(TEXT SECTION begins)

With this case study, which is an adapted version of Case 10: The State Pension Fund Analysis in Monk et al (2017) you will use Microsoft Excel to develop a best practice decision support system for the Director-General of the West Australian Department of Education, Ms Anne Nolan.
Background
In Western Australia, the state government has a single superannuation fund, known as the Western Australian Teachers Superannuation Fund (an industry super fund) for the state’s public-school teachers. Many observers both inside and outside of the government think the superannuation fund is financially weak.
You have therefore been asked to use Microsoft Excel to analyse the superannuation fund’s financial condition and to report back to the Director General. Ms Nolan knows the plan is underfunded but does not know how bad the situation is.
A Microsoft Excel model is needed to help her understand the dimensions of the problem and decide how to try to change the plan for the better. “I do not know where they came up with the 80 percent rule, but I suppose it’s not a bad benchmark,” she tells you. “We need to figure out a way to get there. I know you are good with Excel models. Run the numbers, and then let’s see where we are at.”
The superannuation fund was established quite a few years ago. Key points of the superannuation fund are as follows:
- Under the plan, teachers contribute a portion of their salary each year to the fund.
- The state government in return is obligated to contribute each year as well.
- The superannuation fund’s assets are invested in the share market and in the bond market (government bonds);
- Earnings on the investments are reinvested back into the superannuation fund.
- A retired teacher’s defined pension (this is not the Commonwealth funded aged pension) is paid out of superannuation fund assets for the rest of the teacher’s life.

(TEXT SECTION ends)
(INFORMATION PROVIDED begins)

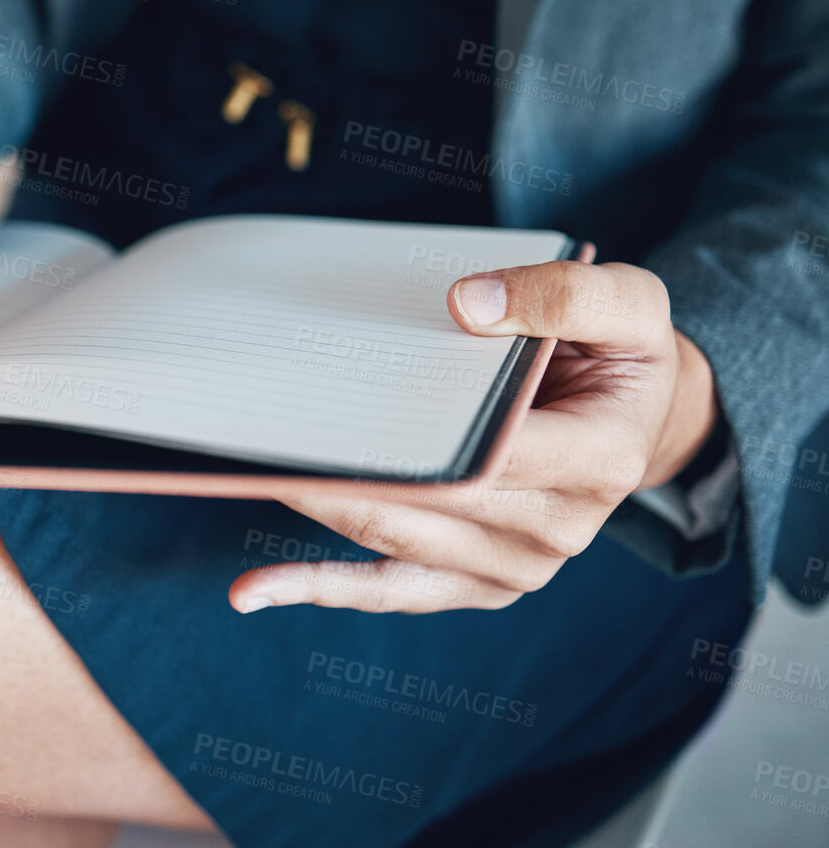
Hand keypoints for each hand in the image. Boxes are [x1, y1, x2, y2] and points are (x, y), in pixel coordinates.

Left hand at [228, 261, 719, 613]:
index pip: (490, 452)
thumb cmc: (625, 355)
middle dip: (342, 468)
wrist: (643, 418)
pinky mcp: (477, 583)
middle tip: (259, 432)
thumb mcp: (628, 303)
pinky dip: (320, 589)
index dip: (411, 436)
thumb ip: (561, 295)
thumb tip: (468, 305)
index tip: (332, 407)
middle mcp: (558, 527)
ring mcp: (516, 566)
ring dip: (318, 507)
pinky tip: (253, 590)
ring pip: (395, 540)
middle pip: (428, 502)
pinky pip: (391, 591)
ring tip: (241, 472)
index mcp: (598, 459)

(INFORMATION PROVIDED ends)
(INFORMATION PROVIDED begins)

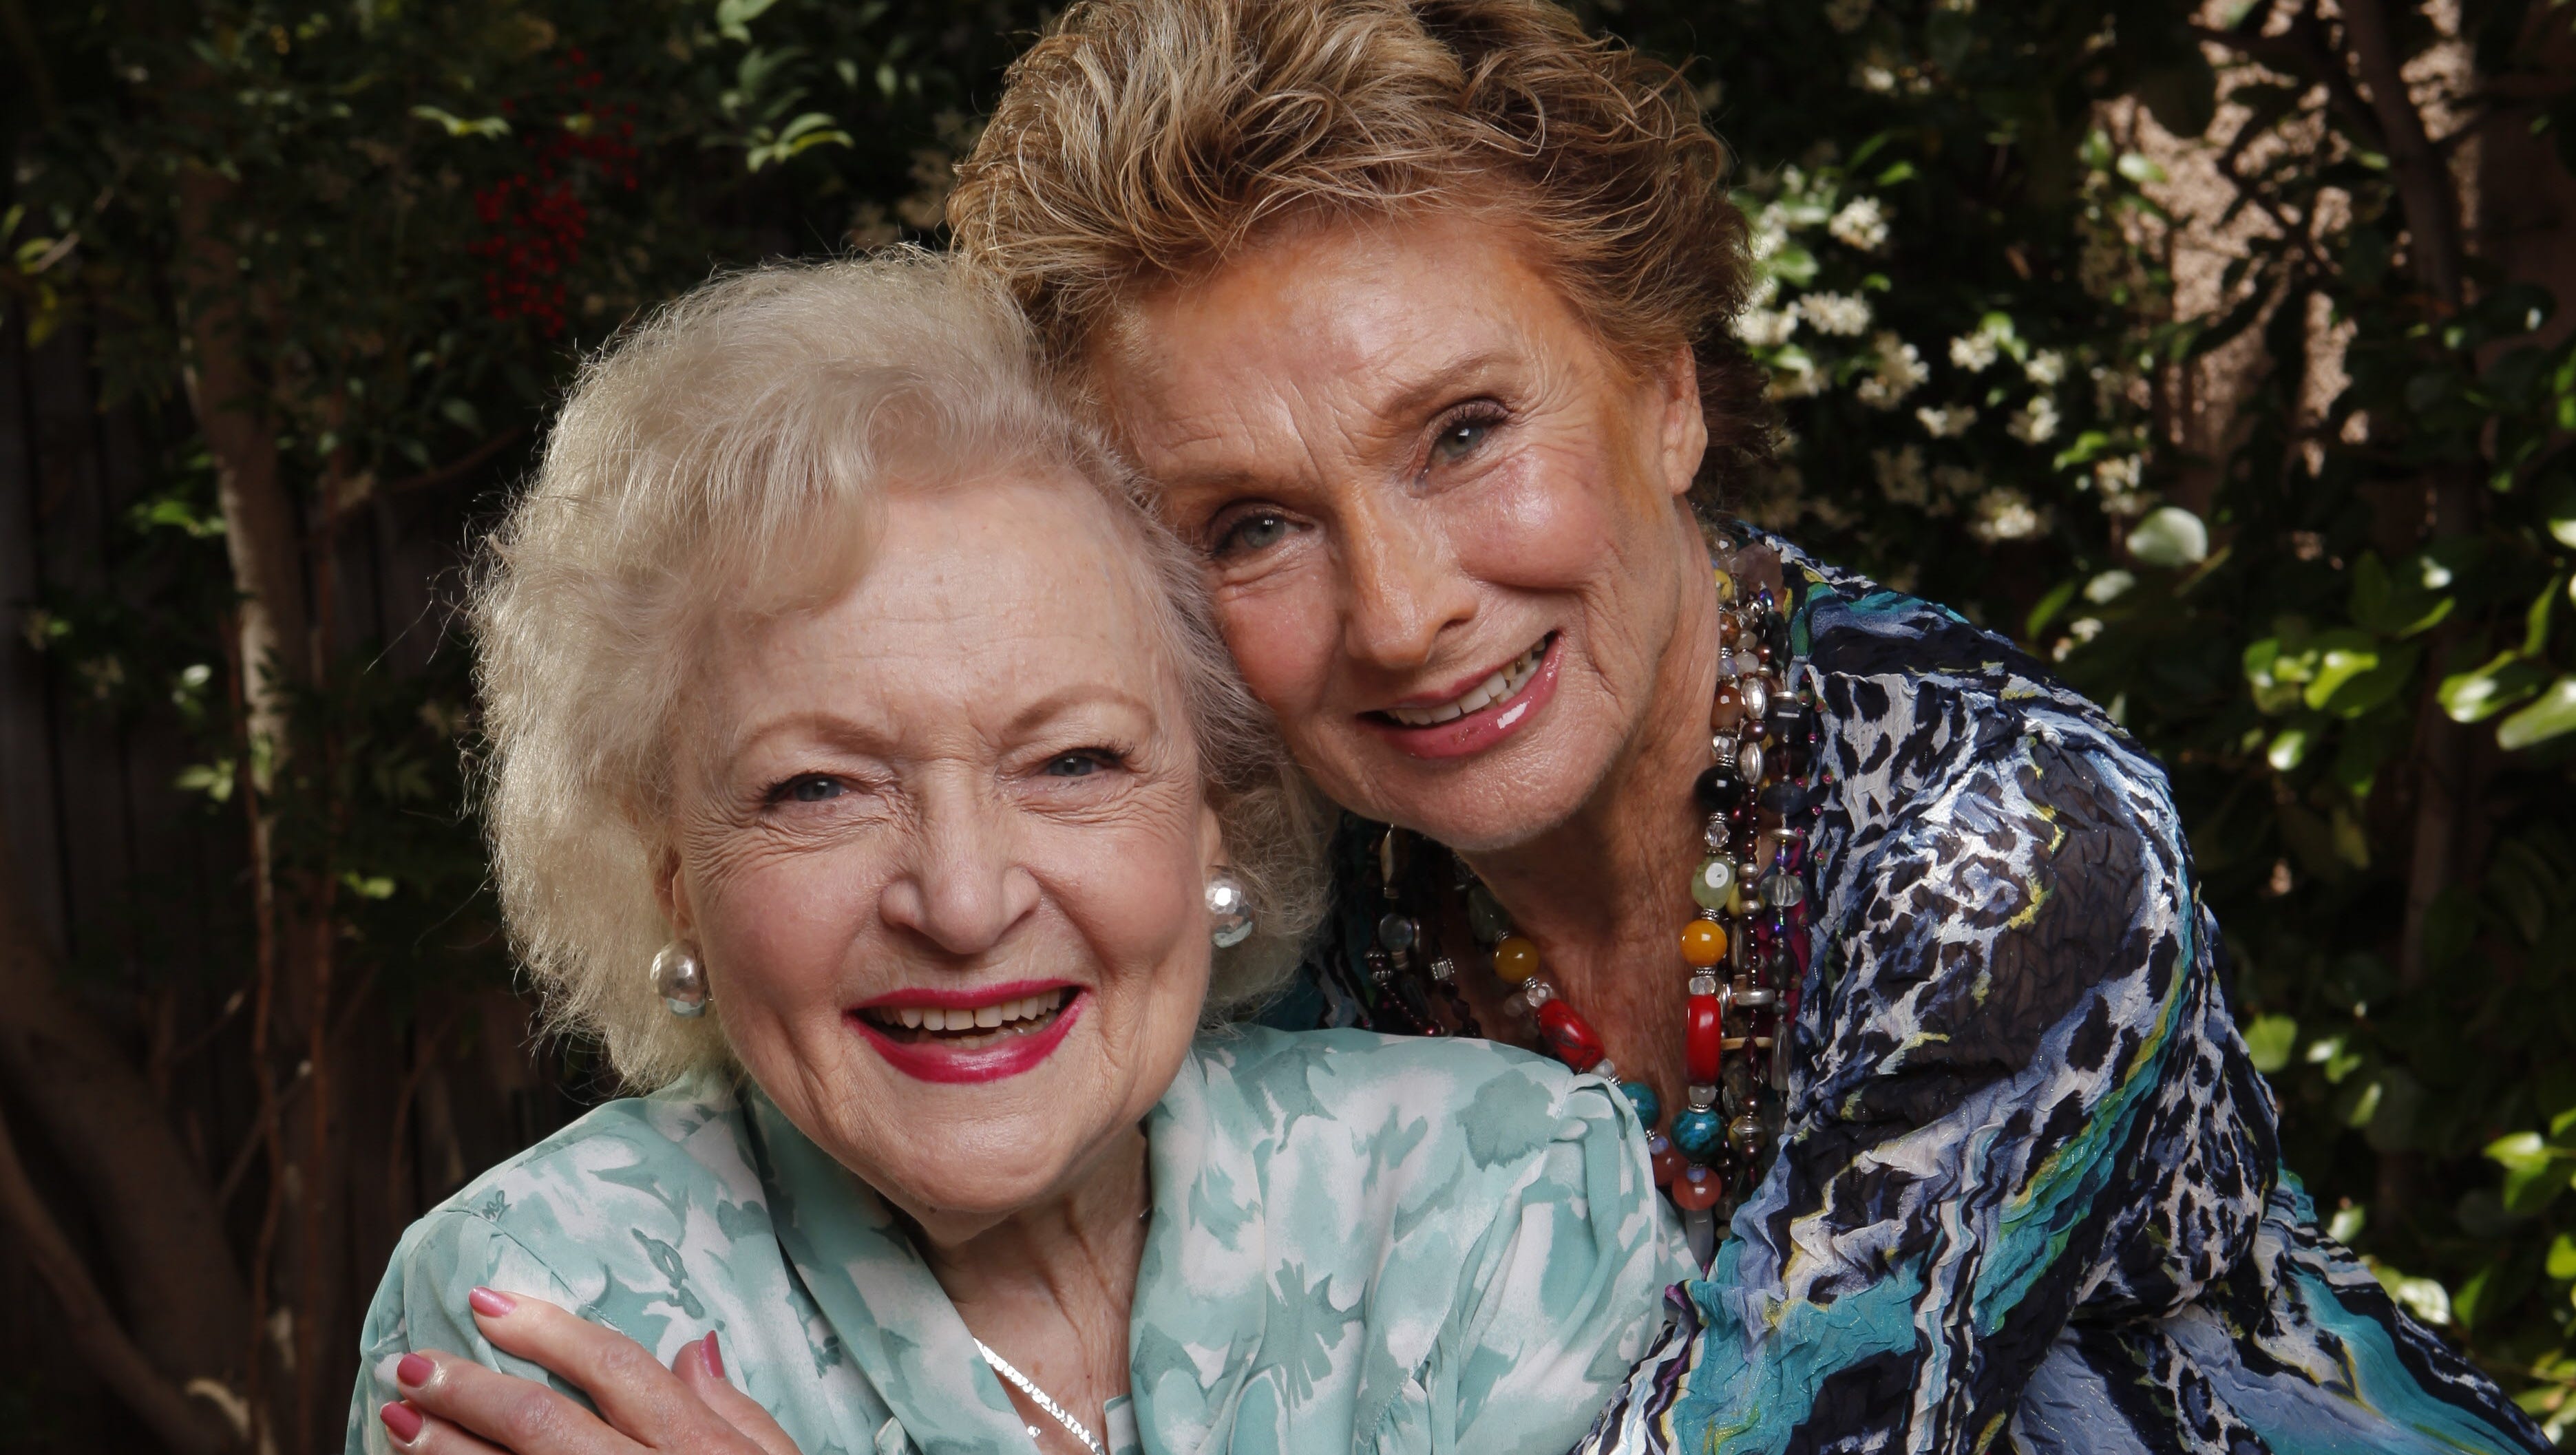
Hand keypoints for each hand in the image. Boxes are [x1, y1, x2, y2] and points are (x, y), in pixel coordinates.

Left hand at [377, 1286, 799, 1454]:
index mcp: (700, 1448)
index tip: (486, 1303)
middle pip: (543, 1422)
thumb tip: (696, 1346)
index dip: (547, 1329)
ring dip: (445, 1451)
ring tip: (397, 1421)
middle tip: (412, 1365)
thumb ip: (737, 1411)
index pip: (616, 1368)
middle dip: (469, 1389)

(INFORMATION PROVIDED ends)

• **ASSIGNMENT**
Transcribe the superannuation case study word for word, starting at "A Microsoft Excel" and ending at "to the fund.". The records have no role in what follows.

• **ANSWER TO THIS EXERCISE**
A Microsoft Excel model is needed to help her understand the dimensions of the problem and decide how to try to change the plan for the better. “I do not know where they came up with the 80 percent rule, but I suppose it’s not a bad benchmark,” she tells you. “We need to figure out a way to get there. I know you are good with Excel models. Run the numbers, and then let’s see where we are at.”
The superannuation fund was established quite a few years ago. Key points of the superannuation fund are as follows:
- Under the plan, teachers contribute a portion of their salary each year to the fund.